Mukasey was among those who thought Clinton should have been indicted for her use of the server. He was joined by other surprising critics, including Jim Jordan, the de facto leader of the anti-establishment group in the House - and no Clinton fan - who said it was "not the right thing to do". The Washington Post has a roundup of at least 10 other Republicans who have slammed Comey's move.

Regardless of views on Comey's conduct, the proverbial cat is out of the bag - and the question now is what type of impact it could have on the election.

Based on the (very early) polling the answer seems to be: not much (so far).

The NBC/SurveyMonkey weekly tracking poll released this evening found Clinton with a 47-41 lead over Trump during a survey conducted during the two days after Comey's letter - the same lead she held in data from the five days prior. The Politico/Morning Conult poll conducted entirely after the letter's release gave Clinton a 3-point lead in a 4-way race - the same as its poll conducted before the disclosure. ABC/WaPo and YouGov, similarly, reported little effect. Nate Cohn writes in the New York Times that polls are likely to swing - but the fundamentals of the race probably won't change.

That makes sense. Clinton's email issue has been largely baked in for months: people who think it's a problem don't support her already, and the latest flareup is unlikely to convince anyone who has decided to vote for her to suddenly swing to Trump.

Still, it's clear the race has been tightening recently, as Republicans who abandoned Trump in the wake of the release of the tape in which he brags about sexually assaulting women come back home. And the renewed focus on Clinton's emails could depress Democratic turnout, hurting both Clinton and down-ballot Democrats.

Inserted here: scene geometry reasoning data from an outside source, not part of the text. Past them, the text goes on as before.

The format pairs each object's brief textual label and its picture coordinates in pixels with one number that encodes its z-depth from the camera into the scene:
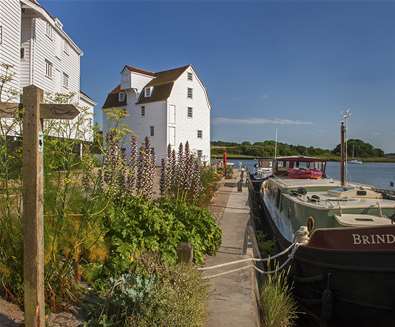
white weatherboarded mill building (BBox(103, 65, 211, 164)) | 41.62
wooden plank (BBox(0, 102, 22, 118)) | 3.91
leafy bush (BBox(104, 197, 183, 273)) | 4.80
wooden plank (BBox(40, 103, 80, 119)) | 3.36
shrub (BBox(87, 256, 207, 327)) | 3.43
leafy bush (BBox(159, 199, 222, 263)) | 6.16
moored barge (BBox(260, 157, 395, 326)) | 6.11
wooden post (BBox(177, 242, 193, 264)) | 5.15
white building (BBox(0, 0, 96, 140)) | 18.98
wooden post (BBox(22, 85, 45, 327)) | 3.27
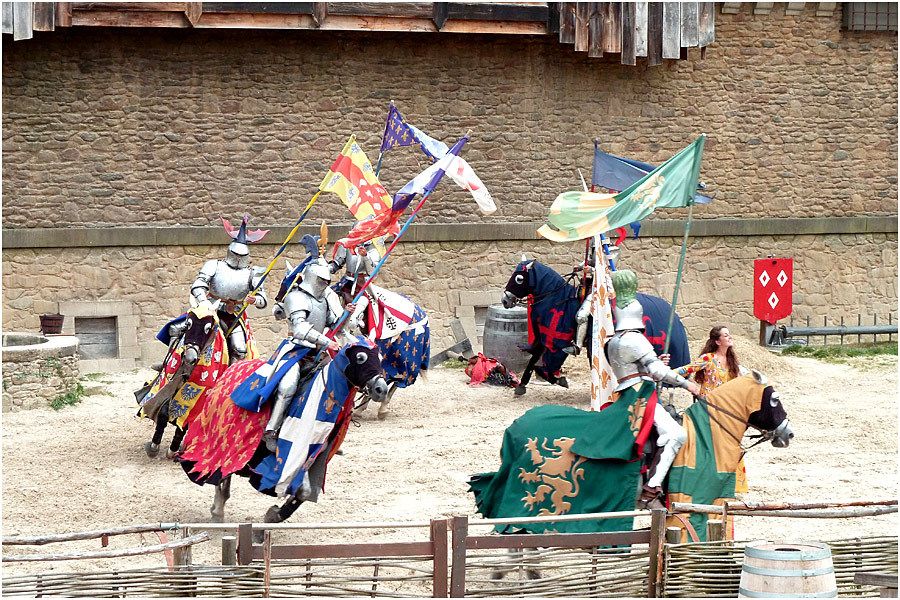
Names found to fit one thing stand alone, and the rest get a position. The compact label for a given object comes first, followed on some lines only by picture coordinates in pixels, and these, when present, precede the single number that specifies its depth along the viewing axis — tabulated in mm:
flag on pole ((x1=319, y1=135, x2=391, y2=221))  19859
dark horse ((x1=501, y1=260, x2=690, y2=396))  24109
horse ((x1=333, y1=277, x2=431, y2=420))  22703
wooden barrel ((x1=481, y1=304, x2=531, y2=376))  26594
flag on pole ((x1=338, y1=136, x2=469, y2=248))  15078
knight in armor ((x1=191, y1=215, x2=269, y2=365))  18969
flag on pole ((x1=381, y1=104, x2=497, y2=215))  16047
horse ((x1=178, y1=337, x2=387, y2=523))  14891
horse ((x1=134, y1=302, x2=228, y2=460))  18984
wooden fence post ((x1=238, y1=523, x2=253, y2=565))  10914
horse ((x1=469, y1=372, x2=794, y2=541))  13445
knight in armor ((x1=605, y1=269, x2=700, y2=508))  13414
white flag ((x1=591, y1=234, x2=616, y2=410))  14469
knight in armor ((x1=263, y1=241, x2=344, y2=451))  15211
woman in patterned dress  17937
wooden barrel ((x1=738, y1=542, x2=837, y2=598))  10336
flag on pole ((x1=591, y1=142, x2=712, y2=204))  21172
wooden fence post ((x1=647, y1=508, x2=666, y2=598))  11570
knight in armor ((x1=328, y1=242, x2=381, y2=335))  22234
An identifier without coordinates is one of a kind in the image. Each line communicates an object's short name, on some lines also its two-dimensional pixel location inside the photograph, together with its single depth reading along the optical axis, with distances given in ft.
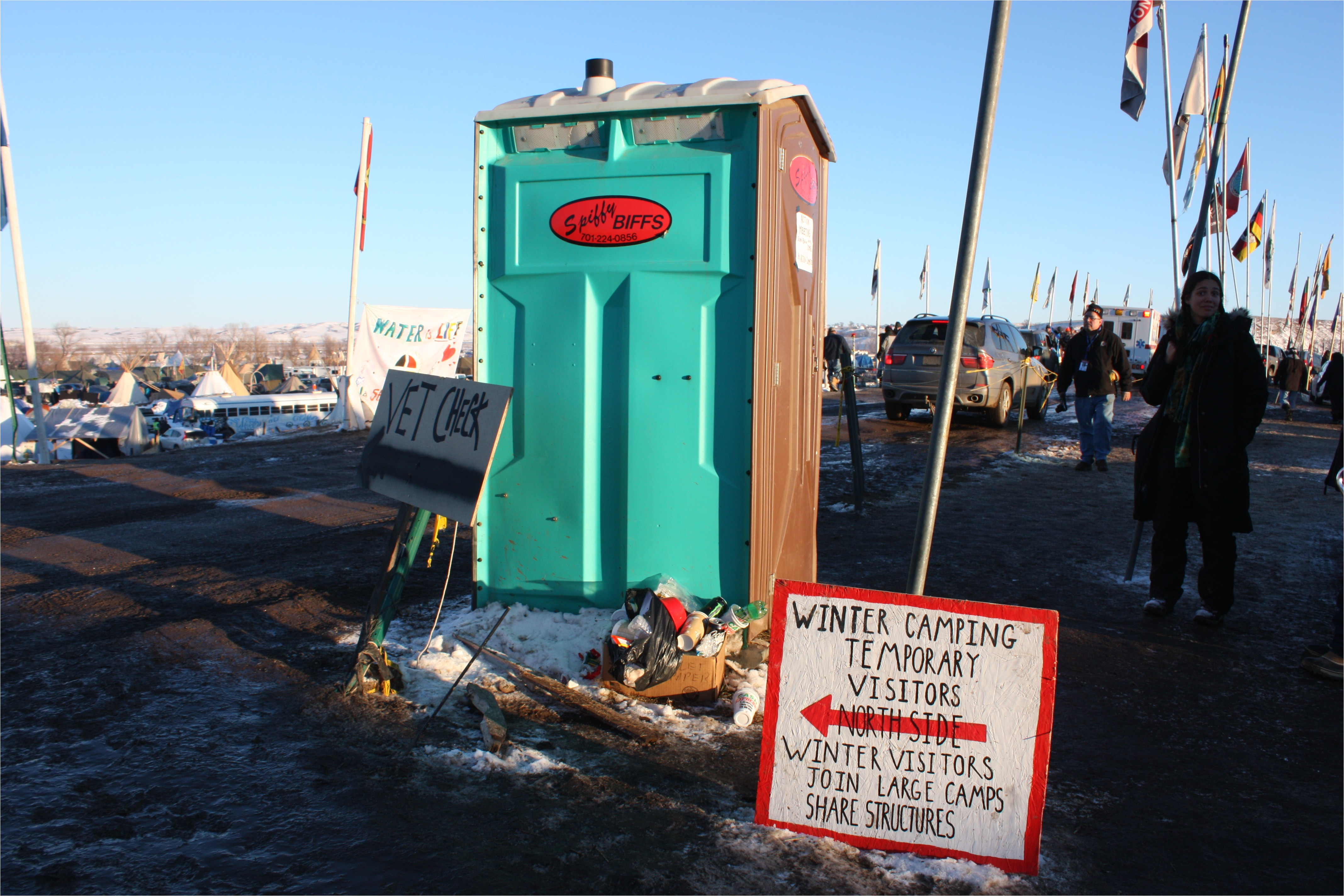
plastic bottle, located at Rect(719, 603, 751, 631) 12.59
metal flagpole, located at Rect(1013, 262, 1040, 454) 37.24
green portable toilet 12.71
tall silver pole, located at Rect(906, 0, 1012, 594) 7.84
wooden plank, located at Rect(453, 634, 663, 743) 10.99
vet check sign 11.12
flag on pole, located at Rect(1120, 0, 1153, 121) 39.47
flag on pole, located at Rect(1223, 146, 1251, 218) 62.54
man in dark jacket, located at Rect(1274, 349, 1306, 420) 70.08
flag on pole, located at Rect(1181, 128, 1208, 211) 56.24
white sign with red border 8.39
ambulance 112.88
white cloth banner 51.01
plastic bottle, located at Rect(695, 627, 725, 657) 12.03
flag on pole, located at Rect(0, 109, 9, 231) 42.98
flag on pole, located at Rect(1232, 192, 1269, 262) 70.44
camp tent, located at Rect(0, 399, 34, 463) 48.15
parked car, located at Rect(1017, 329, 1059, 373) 74.98
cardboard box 12.09
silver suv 44.73
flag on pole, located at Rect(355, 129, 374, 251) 51.72
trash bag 11.84
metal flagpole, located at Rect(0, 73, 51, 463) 41.06
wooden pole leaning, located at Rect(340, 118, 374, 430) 51.72
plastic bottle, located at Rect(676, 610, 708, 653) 12.09
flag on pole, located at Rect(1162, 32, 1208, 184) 45.21
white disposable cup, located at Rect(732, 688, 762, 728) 11.32
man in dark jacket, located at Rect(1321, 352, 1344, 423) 39.50
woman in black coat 15.02
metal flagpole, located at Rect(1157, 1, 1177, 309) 45.03
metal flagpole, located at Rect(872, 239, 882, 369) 152.25
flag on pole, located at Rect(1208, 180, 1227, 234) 58.59
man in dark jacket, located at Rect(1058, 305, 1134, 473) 31.94
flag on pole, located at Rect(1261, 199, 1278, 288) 108.99
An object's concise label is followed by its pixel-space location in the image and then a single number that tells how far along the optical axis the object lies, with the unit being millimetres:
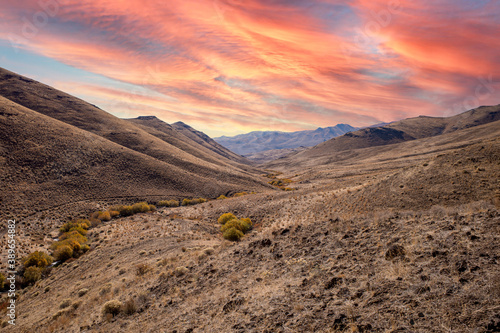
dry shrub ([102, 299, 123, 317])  11773
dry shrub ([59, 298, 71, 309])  14379
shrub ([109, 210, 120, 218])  41347
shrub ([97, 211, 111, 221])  39178
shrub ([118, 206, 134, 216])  42125
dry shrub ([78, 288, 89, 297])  15447
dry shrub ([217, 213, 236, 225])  34688
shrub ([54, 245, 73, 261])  24656
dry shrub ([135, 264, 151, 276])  16306
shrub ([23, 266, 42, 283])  20969
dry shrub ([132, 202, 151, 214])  43519
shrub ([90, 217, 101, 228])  37062
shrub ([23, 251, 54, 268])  23000
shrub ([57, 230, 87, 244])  28484
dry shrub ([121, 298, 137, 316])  11398
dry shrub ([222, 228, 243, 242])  23180
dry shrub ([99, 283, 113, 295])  14550
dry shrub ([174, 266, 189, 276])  14236
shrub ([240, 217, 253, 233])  28042
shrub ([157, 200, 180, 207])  51594
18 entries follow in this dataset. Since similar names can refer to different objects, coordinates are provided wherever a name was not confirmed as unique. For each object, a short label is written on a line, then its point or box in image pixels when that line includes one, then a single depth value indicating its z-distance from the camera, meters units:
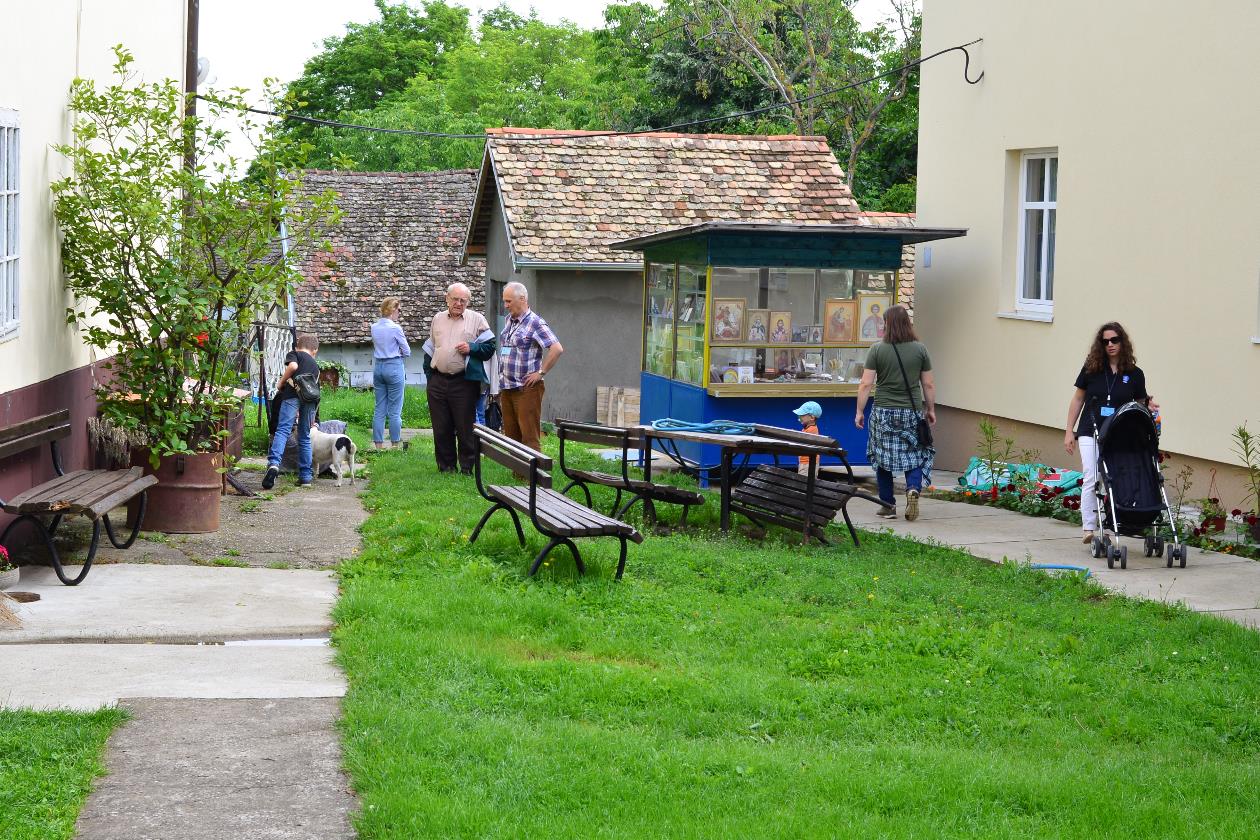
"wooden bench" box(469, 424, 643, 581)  8.43
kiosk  14.19
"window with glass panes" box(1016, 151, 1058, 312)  14.69
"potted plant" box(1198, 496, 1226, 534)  10.90
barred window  8.84
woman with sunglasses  10.29
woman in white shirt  16.38
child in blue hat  13.14
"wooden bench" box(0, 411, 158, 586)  8.08
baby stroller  9.92
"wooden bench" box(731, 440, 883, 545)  10.61
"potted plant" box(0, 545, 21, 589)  7.71
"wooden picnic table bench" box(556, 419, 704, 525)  11.08
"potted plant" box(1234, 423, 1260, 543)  10.80
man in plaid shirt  13.21
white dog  14.16
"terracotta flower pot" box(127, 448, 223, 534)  10.17
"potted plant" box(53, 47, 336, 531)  10.02
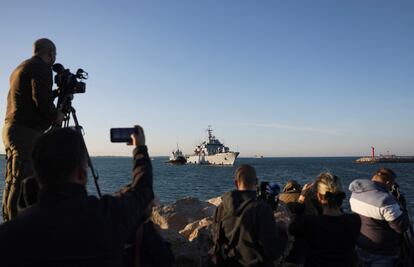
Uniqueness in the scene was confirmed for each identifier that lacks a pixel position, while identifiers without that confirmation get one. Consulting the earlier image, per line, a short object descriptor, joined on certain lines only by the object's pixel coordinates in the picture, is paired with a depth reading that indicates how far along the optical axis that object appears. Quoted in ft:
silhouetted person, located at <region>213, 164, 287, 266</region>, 11.19
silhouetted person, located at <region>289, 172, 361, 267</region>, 11.27
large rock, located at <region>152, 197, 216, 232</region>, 30.32
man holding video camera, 11.57
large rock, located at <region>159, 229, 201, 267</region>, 16.94
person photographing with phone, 5.30
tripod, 11.78
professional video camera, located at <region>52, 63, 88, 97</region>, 12.03
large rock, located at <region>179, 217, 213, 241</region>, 22.29
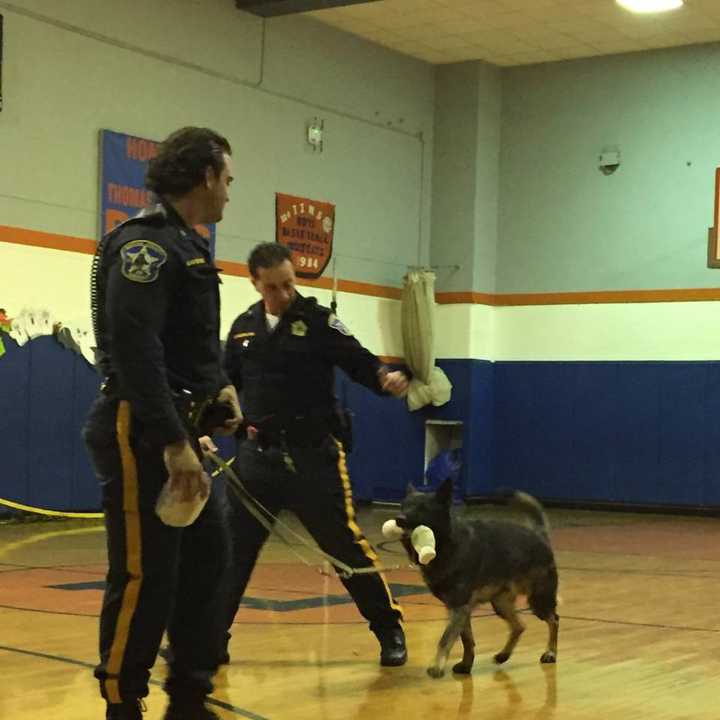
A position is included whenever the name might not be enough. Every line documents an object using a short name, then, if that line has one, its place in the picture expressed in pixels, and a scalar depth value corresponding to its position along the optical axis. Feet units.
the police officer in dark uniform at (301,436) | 18.49
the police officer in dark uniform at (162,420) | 11.41
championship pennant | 48.85
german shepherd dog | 17.34
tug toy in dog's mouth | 16.85
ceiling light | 46.39
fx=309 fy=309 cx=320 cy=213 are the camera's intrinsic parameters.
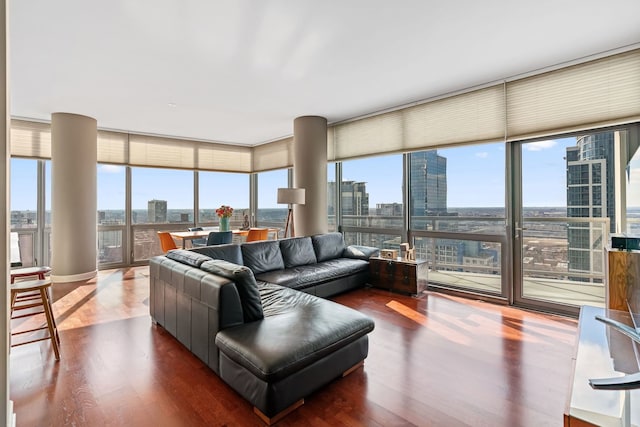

That may be why the Clinton campaign is renewing focus on what she says is the danger Trump poses - including with an ad that references the iconic 1964 "Daisy" commercial in order to question his ability to handle nuclear weapons. They are also sending top-tier surrogates like Elizabeth Warren, Bernie Sanders, the Obamas and running mate Tim Kaine out to energise the base in the final week.

Kaine will hold a rally in Arizona entirely in Spanish as the campaign makes a push to flip reliably red Arizona on the strength of the state's growing Latino population, which overwhelmingly supports Clinton. With black voter turnout down from 2012, Clinton will need Hispanics to turn out in droves. So far, they seem to be outperforming last cycle's numbers - but it remains to be seen whether those numbers will hold.